We traded moves, me darting, striking with claws and spears, it countering with speed and sound. Neither landed a solid hit. Its boom came next, mouth gaping wide, teeth glinting, a raw blast of pressure roaring out. I rolled aside, the cone shattering rubble behind me, the air ringing. My mist surging to choke its reach, its sonic blasts ripping holes in the mist I filled again.

Time was slipping. More crimson horrors would claw their way into my mist any moment and I could feel their ripples lurking beyond the shroud. I needed something, a way to turn my mana's vast tide against these beasts that mocked nature's rules, their biology twisted beyond sense. My mind raced, grasping at fragments of attacks I'd seen, beast tactics I'd survived, anything I could bend my ice into. What did I carry? What could I wield?

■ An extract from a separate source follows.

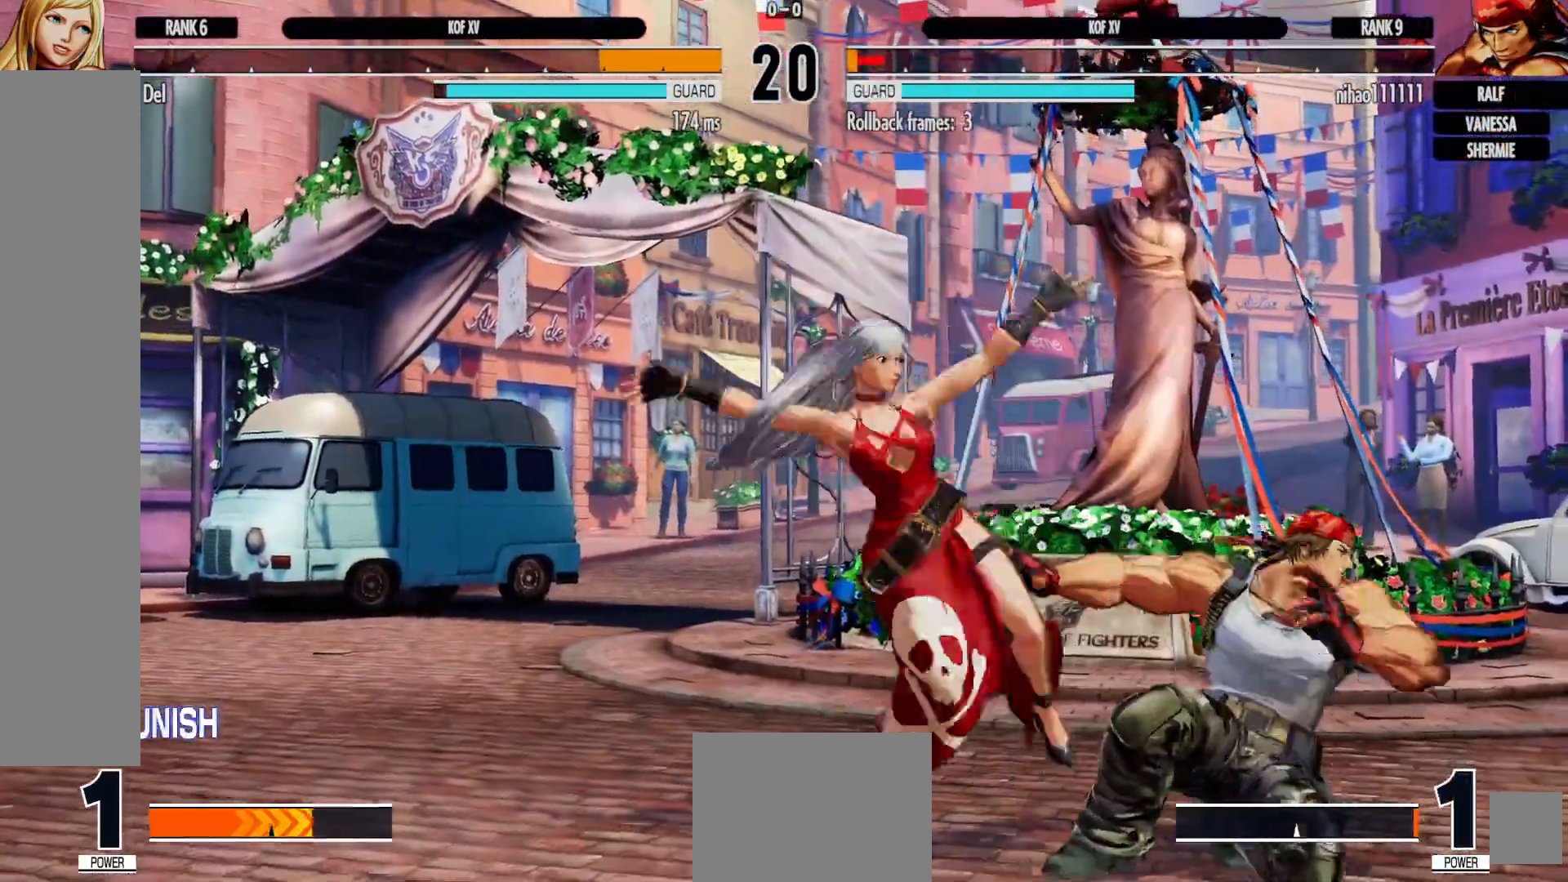
{"buttons": ["A", "B"], "left_stick": "center", "right_stick": "center", "events": [[17, "Y", "down"], [100, "DPAD_LEFT", "down"], [100, "Y", "up"], [133, "DPAD_DOWN", "up"], [150, "B", "down"], [167, "DPAD_LEFT", "up"], [267, "A", "down"], [267, "B", "up"], [483, "B", "down"]]}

Then it hit me, sharp and clear. It wasn't just beasts I'd taken in. Humans lingered too, their lives woven into mine. Wulric, cut down at the barricades, his blood soaked into District 97's dirt. Their hearts had stopped, but that wasn't the end. The ouroboros whispered it: death was destruction, yes, but also renewal, a step toward eternity. Life cycled, unbroken, and they were part of me now.

I thrust my hands forward, mana surging cold and fierce. Ice coalesced around me, a tight orb at first, spinning fast, its edges glinting in the mist. I willed it larger, bigger than me, bigger than reason, until it loomed titan-sized, a frozen mass trembling with intent. It shifted, crude at first, like clay under unseen hands, taking form as my voice rose, steady and commanding. "Wulric, hear me. Thy life is not truly over. Thou stood with purpose, shielding the weak, though power slipped from thy grasp. Death was no end—merely a stone upon thy path. Answer my call, and I grant thee the strength thou once lacked in life. Let thy breath be renewed."